Na segunda-feira, a presidenta Gloria Arroyo das Filipinas se nomeou secretária antidroga do país e ordenou que as agências do governo se preparem para a luta contra os grandes traficantes de drogas. Porém, nesse ínterim, ela anunciou novas ordens de marcha em outra frente: os exames toxicológicos com estudantes. Como um de seus primeiros atos como secretária antidroga, ela ordenou que os estudantes fossem examinados aleatoriamente em todas as escolas secundárias do país, quer públicas, quer privadas.

Porém, os problemas no combate às drogas das Filipinas podem ir muito além dos Alabang Boys. Os guerreiros antidrogas filipinos compilaram um registro funesto [3] ao processarem com base nas provas em casos de delitos de drogas, devido, pelo visto, à incompetência e corrupção por igual. Dos quase 100.000 casos apresentados pela Agência de Repressão às Drogas das Filipinas (PDEA, na sigla em inglês), nos últimos cinco anos, quase 78.000 ainda não foram resolvidos.
Arroyo prometeu mudar tudo. “Os governos que demorarem nas providências contra as drogas ilegais ou as considerarem um assunto policial de praxe fazem isso por sua conta e risco”, disse Arroyo em uma reunião com seu gabinete na segunda-feira. “Um país inundado de drogas ilegais é um país comprometido, sua lei e suas instituições da ordem ficam maculadas e corrompidas. Temporariamente, atuarei como secretária, ou supervisora, do combate às drogas ilegais”, acrescentou Arroyo, reiterando que a campanha incluiria um estímulo à repressão legal e ao processo.

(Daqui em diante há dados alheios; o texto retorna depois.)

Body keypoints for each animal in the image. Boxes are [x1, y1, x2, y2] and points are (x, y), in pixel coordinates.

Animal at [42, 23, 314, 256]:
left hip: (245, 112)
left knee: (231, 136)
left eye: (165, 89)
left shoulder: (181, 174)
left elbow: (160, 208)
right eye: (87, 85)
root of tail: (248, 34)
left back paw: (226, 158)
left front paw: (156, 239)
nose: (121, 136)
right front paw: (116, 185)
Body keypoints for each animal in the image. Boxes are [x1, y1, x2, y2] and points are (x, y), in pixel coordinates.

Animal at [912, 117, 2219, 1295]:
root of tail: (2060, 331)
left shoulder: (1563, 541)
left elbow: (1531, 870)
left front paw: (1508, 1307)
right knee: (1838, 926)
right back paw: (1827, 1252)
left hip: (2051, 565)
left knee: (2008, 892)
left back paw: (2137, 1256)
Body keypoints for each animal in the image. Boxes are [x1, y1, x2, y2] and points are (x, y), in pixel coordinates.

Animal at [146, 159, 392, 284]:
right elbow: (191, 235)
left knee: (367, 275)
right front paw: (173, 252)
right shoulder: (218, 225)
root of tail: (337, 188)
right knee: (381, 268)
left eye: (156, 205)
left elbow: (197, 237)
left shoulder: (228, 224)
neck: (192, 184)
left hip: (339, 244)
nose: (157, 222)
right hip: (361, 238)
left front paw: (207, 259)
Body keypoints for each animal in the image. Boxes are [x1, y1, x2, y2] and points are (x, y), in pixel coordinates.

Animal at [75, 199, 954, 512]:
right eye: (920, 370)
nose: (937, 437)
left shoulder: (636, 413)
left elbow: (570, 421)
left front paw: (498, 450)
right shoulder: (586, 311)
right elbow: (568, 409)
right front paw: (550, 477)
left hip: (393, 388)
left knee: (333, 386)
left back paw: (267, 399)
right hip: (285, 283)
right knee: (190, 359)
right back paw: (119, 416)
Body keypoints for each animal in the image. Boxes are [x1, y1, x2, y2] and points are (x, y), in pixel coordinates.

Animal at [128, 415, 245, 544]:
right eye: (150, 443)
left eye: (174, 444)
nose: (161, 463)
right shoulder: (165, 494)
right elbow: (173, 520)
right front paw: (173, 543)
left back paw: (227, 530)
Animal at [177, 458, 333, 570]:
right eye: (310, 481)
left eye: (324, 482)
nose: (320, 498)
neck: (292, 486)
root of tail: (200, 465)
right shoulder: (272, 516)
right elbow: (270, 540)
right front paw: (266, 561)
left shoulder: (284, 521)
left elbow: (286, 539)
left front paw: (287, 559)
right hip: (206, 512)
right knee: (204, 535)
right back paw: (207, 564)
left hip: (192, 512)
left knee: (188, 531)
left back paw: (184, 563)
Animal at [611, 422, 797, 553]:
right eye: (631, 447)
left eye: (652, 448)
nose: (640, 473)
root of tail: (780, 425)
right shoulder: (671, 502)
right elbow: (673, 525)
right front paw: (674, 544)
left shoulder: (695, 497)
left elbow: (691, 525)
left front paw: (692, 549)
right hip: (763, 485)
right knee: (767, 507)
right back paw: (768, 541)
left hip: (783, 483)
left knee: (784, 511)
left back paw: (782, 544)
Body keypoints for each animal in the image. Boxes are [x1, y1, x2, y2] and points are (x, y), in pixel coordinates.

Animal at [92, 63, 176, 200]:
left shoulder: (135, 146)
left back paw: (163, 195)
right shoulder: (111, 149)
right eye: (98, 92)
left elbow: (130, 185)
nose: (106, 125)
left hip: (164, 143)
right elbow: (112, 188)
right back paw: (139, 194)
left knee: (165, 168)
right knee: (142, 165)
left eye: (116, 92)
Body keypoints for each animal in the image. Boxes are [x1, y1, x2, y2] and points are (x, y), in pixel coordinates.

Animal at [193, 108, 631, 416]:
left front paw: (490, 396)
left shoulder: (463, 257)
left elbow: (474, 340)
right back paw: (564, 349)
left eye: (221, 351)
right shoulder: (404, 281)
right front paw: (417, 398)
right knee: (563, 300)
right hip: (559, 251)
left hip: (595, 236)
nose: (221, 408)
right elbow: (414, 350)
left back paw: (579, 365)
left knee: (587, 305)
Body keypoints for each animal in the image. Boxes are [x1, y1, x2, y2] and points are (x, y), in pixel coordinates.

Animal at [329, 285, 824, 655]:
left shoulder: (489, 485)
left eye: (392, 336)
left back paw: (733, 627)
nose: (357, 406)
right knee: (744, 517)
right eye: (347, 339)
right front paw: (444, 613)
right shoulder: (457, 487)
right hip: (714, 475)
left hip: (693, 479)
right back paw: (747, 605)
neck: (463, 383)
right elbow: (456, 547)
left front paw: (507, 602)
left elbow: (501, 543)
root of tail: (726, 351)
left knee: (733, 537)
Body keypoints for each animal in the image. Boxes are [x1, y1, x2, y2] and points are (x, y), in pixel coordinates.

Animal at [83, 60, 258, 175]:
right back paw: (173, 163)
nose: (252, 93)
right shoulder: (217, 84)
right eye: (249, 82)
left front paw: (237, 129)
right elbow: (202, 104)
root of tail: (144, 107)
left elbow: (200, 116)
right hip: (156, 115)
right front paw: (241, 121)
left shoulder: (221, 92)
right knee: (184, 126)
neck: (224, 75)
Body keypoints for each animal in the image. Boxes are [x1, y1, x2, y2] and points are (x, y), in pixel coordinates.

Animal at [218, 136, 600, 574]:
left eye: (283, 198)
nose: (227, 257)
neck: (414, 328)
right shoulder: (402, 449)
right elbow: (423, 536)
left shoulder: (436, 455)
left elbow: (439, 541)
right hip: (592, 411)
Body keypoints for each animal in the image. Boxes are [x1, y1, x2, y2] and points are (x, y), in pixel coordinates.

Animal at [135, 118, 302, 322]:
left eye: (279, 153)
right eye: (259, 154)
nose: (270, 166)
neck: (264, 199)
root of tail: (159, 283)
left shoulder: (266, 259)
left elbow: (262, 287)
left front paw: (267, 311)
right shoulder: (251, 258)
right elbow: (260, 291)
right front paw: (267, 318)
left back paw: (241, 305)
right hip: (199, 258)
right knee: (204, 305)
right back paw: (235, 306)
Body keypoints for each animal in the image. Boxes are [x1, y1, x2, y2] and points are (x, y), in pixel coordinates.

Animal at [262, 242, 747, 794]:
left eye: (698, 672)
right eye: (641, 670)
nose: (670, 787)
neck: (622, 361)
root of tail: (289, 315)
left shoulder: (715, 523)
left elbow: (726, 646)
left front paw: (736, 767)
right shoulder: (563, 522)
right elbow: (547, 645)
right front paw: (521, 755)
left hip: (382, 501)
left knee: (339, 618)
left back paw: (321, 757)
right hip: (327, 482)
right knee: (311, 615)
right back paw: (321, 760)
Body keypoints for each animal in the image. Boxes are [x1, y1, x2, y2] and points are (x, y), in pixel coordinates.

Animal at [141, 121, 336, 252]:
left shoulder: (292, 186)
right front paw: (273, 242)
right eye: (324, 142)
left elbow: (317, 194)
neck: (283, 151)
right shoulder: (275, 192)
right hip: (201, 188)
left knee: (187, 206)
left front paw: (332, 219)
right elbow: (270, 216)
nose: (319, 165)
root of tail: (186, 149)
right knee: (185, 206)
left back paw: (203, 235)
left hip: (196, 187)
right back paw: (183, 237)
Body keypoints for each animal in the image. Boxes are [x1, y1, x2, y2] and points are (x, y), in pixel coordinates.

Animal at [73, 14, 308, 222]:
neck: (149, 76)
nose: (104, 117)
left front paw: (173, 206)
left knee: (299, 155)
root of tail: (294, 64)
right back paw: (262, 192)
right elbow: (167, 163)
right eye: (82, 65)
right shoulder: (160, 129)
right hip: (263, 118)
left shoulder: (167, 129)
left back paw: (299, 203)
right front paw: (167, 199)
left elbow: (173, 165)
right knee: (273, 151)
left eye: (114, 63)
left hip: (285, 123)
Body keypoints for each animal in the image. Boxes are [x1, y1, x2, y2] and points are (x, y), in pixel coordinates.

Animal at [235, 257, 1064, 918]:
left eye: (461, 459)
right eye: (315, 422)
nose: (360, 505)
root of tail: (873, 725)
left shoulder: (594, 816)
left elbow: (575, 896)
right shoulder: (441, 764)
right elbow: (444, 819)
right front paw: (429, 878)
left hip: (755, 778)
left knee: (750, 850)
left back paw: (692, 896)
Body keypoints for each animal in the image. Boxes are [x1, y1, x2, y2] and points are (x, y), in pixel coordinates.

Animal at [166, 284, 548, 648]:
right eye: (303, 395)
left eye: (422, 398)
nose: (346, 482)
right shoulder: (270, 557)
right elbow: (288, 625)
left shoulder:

Na terça-feira, Arroyo mostrou que falava sério ao enviar ao secretário-executivo Eduardo Ermita para comunicar aos repórteres que mandara que as agências policiais preparassem uma ordem de batalha contra os traficantes. “Nossas agências policiais que estiverem envolvidas na campanha devem propor ações específicas contra os que forem pessoas importantes de implicação sabida no tráfico de drogas. Nem é preciso dizer que a Presidenta quer a identificação imediata dos que possam estar sujeitos a esta campanha e levá-los à Justiça”, disse Ermita na entrevista coletiva no Palácio.
Isso vale para qualquer um que estiver metido com as drogas, advertiu. “Não haverá vacas sagradas nisto. A pugna irá até o fim. Qualquer um que estiver envolvido, quem quer que seja, terá de responder perante a lei”.
Mas, são os estudantes do segundo grau que vão ficar primeiro à mercê da recém-revigorada guerra contra as drogas de Arroyo. O Ministério da Educação anunciou nesta semana que embora já houvesse planejado reinstituir os exames toxicológicos aleatórios com estudantes – as Filipinas fizeram isso entre 2003 e 2005 -, agora seguia em frente a um ritmo acelerado para convir com os desejos de Arroyo.
E os exames com estudantes podem ser o começo. Algumas figuras políticas das Filipinas falam em examinar empregados dos call centers terceirizados, outros pedem exames com universitários e, atualmente, o governo pondera examinar todos os seus funcionários.